GTKRawGallery – w cieniu konkurencji
Pod tą mało oryginalną nazwą kryje się program z wieloletnimi tradycjami, choć nadal pozostający w cieniu bardziej znanych odpowiedników. A przecież rozwijany od 2007 roku GTKRawGallery to solidny kawałek programu, który ma za zadanie uprościć życie fotografom korzystającym na co dzień z Linuksa. Upraszcza je oddając nam do rąk kontrolę nad parametrami wywoływanego pliku RAW, umożliwia nałożenie na materiał kilku efektów, jak też grupować zdjęcia w albumy wg. tagów.
Wydanie wersji 0.9.6 przyniosło ze sobą niebagatelną zmianę (wśród wielu innych nie mniej ważnych) – program został przepisany pod Pythona 2.6, co powinno poprawić jego funkcjonowanie na nowszych dystrybucjach. Co się tyczy zainstalowania programu są dwie wieści. Zła to taka, że program nie doczekał się jeszcze paczek .deb. Dobra natomiast głosi, że jak większość programów napisanych w Pythonie, uda się GTKRawGallery uruchomić bez kompilowania i innych magicznych czynności. Pobrane archiwum rozpakowujemy, udajemy się do utworzonego katalogu i – uwaga – musimy uruchomić z prawami root’a plik setup.py.
#$ cd /home/…/gtkrawgallery-wersja
#$ sudo setup.py install
Program ulokuje się w katalogu /usr/local/share/gtkrawgallery i będzie dostępny po wpisaniu komendy w linię poleceń, bądź za pomocą menu – Programy -> Grafika -> GTKRawGallery. Dezinstalację przeprowadzamy poleceniem sudo uninstall-gtkrawgallery (urok standardów).

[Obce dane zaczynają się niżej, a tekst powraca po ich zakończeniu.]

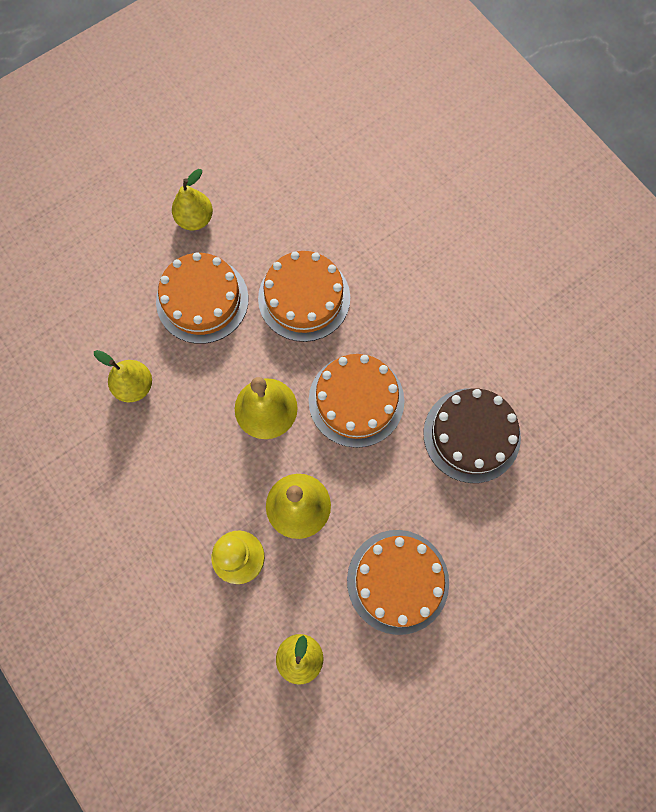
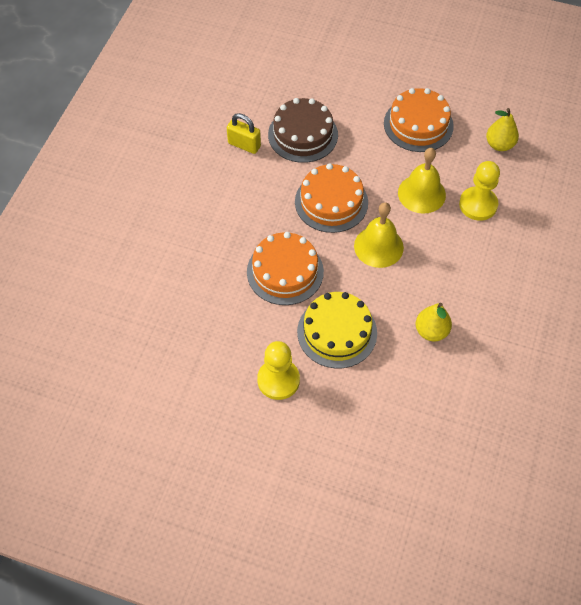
camera: 125 degrees left, 15 degrees down
orange cake [156,252,249,344] -> yellow cake [297,292,377,369]
yellow pear [172,169,213,230] -> yellow pawn [257,341,300,400]
none -> yellow padlock [227,113,261,154]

Gdzie tkwi wyjątkowość tego programu? Przede wszystkim w możliwości jednoczesnego wykorzystania możliwości Dcraw (wywoływanie plików RAW), ImageMagick (retusz, efekty, filtry, obróbka) oraz Exif (edytor metadanych). Po uruchomieniu zaprezentuje się nam widok przeglądarki…
.. za pomocą której możemy tworzyć albumy (nigdy nie potrafiłem katalogować zdjęć), wybrać zdjęcia do obróbki, edytować/uruchomić kolejkę batch (o ile coś do niej dodaliśmy), edytować etykiety oraz parę innych opcji dla lubujących się w benedyktyńskim porządkowaniu swoich zdjęć.
Jednak to co najciekawsze, kryje się pod dwukrotnym kliknięciem na zdjęciu:
Przechodzimy do okna w którym po prawej stronie znajdują się zakładki z opcjami narzędzi którymi możemy potraktować zdjęcie. Mamy zatem podgląd danych EXIF, wybór słów kluczowych Keywords, zakładkę z parametrami programu Dcraw (wywołanie surowego zdjęcia), kolejno Enhance, Transform, Effects dla retuszu, oraz Edit Metadata dla wypełnienia metadanych. Efekt obróbki zdjęcia możemy od razu zapisać na dysku (ikonka Save As po lewej górnej stronie belki), przesłać do zewnętrznego programu (np. Open With Gimp), czy też dodać plik do kolejki batch, którą uruchomimy w stosownym dla nas momencie (Add to batch queue). Jak widać, stworzonych jest tak wiele możliwości (wystarczy przejrzeć zakładki Enhance, Transform, Effects), że niemal eliminuje to konieczność obróbki zewnętrznym programem graficznym.
Z czego wynika mniejsza popularność tego programu? Cóż, zapewne z faktu powolnego rozwoju, jak też nieco archaicznego UI. Jednak zgrabne połączenie wywoływania zdjęć z ich retuszem, stawia ten program wśród nielicznych obecnych na Linuksie aplikacji tego gatunku. Bo najbliższy i prawdopodobnie jedyny odpowiednik takiej obróbki istnieje w postaci programu Darktable.